___ Document excerpt

Erik loves me with all of his little bunny heart. I have been deemed by the others at the rescue as his one and only love. But when he starts grooming my stuffed animals and acting really sad when I walk out the door, it's obvious to me that he would be happy with a friend. I know that he would be such a happier bun if only he could remember some etiquette...of course he's a rabbit and that doesn't always work...

At any rate, enter Sofia. I've actually considered Sofia adopted. She is a Mini-Rex and she's beautiful, and she's sweet, and uses her box perfectly. She doesn't enjoy being held but that's ok, I don't really pick them up much (I sit on the ground to pet and play with.)

Erik and Sofia have been courting informally for about the last month, "Formally" for the last week (meaning living in the same house) and it's been either good or not so good.

When they're outside on completely neutral ground, they do wonderfully. I brought them to my parent's house for spring break and they did very well when put in the yard together or in the carrier while driving. They lie next to one another and chillax.

But the second you get them inside- namely, Erik's territory- he turns into a freak. He does not want her there. At all. They have been living close to one another for the last few nights and don't fight through the bars of the cage, but when I get them out, he chases her like crazy. He wants to be groomed. If she would groom him, he would probably accept her. But he is very overzealous in his demands, absolutely shoving his head under her to be licked on, and she gets annoyed with him or scared of him so she doesn't do it. He gets mad when she doesn't groom, so he starts nipping, which irritated her, and it turns into biting, then she runs off and he chases her until she slows down, he sticks his head under her mouth, and it all starts again.

I don't have the room in my apartment for two separate rabbit cages. They would have to either be right next to one another, which is currently stressing Sofia out to no end, or they have to live together. I don't want to bring her back to the rescue because they do great when in neutral ground- She has actually groomed him and they've laid together.

______

> _Stated problem 1_: Put the stretch of the biodiversity entries from the line containing "scientific name: Zonotrichia leucophrys" through the line containing "common name: Anna's hummingbird" into a Markdown table with the columns "No." and "Line", leaving out any blank lines.
None of the entries that follow are connected to the post about the rabbits.

___ Input data

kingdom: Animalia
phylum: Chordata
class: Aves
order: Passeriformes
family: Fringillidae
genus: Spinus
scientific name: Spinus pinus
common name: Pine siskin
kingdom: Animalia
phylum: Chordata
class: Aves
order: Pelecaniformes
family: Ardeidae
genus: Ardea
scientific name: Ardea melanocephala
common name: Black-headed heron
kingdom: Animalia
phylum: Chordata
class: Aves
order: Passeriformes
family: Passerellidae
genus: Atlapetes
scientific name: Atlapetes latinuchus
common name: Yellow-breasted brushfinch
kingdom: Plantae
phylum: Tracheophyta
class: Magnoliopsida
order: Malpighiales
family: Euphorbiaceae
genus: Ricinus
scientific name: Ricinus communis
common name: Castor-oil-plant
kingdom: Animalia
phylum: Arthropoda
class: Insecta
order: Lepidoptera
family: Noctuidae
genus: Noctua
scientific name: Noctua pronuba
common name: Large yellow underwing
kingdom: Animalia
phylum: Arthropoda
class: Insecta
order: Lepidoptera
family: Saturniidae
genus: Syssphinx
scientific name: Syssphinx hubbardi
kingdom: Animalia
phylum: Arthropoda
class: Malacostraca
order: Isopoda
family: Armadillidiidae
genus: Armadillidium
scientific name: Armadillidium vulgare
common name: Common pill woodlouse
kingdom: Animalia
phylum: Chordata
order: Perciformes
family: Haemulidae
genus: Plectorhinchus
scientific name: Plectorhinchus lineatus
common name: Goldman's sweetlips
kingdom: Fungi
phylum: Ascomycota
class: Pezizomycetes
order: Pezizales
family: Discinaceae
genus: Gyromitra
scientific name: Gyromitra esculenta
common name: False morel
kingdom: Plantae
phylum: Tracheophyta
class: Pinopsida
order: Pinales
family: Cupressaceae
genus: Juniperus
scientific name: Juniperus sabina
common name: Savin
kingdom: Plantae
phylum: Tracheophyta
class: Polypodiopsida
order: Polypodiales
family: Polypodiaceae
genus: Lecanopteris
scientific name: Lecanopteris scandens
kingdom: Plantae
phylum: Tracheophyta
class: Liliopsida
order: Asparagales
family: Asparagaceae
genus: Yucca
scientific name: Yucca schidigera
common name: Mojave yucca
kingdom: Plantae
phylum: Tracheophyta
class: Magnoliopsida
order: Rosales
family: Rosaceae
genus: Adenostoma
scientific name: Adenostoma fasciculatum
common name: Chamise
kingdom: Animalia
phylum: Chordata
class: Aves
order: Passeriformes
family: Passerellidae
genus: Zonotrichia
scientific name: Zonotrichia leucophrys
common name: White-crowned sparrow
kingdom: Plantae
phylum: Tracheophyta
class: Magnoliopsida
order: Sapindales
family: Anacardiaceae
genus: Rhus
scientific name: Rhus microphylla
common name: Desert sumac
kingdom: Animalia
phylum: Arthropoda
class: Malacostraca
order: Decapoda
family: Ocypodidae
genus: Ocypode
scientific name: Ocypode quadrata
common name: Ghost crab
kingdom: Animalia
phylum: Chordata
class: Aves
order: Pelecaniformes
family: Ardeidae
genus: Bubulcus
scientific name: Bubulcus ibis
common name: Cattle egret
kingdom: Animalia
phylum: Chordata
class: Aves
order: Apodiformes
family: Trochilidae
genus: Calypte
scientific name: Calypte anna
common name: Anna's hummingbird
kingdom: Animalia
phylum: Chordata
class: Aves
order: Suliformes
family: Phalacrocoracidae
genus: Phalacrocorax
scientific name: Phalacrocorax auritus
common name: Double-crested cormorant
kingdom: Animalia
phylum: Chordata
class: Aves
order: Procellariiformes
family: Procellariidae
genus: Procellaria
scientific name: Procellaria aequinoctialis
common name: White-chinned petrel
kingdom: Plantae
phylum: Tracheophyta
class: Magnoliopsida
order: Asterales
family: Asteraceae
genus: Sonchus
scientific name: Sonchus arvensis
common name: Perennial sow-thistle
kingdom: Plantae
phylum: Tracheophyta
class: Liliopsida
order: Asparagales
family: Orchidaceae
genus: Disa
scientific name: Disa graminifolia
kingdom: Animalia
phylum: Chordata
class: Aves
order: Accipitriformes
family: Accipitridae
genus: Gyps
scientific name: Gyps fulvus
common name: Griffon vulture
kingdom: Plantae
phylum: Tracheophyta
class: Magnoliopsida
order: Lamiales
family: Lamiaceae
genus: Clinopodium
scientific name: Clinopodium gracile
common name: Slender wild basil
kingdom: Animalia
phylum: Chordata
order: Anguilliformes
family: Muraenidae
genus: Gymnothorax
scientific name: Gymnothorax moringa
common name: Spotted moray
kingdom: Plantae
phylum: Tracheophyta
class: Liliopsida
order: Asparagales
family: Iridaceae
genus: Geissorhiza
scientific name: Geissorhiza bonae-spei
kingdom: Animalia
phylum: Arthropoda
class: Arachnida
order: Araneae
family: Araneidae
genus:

______

> _Stated problem 2_: Repeat word for word the stretch of the post about the rabbits from "At any rate, enter" through "another and chillax.".

> _Correct response 1_:
| No. | Line |
|---|---|
| 1 | scientific name: Zonotrichia leucophrys |
| 2 | common name: White-crowned sparrow |
| 3 | kingdom: Plantae |
| 4 | phylum: Tracheophyta |
| 5 | class: Magnoliopsida |
| 6 | order: Sapindales |
| 7 | family: Anacardiaceae |
| 8 | genus: Rhus |
| 9 | scientific name: Rhus microphylla |
| 10 | common name: Desert sumac |
| 11 | kingdom: Animalia |
| 12 | phylum: Arthropoda |
| 13 | class: Malacostraca |
| 14 | order: Decapoda |
| 15 | family: Ocypodidae |
| 16 | genus: Ocypode |
| 17 | scientific name: Ocypode quadrata |
| 18 | common name: Ghost crab |
| 19 | kingdom: Animalia |
| 20 | phylum: Chordata |
| 21 | class: Aves |
| 22 | order: Pelecaniformes |
| 23 | family: Ardeidae |
| 24 | genus: Bubulcus |
| 25 | scientific name: Bubulcus ibis |
| 26 | common name: Cattle egret |
| 27 | kingdom: Animalia |
| 28 | phylum: Chordata |
| 29 | class: Aves |
| 30 | order: Apodiformes |
| 31 | family: Trochilidae |
| 32 | genus: Calypte |
| 33 | scientific name: Calypte anna |
| 34 | common name: Anna's hummingbird |

> _Correct response 2_:
At any rate, enter Sofia. I've actually considered Sofia adopted. She is a Mini-Rex and she's beautiful, and she's sweet, and uses her box perfectly. She doesn't enjoy being held but that's ok, I don't really pick them up much (I sit on the ground to pet and play with.)

Erik and Sofia have been courting informally for about the last month, "Formally" for the last week (meaning living in the same house) and it's been either good or not so good.

When they're outside on completely neutral ground, they do wonderfully. I brought them to my parent's house for spring break and they did very well when put in the yard together or in the carrier while driving. They lie next to one another and chillax.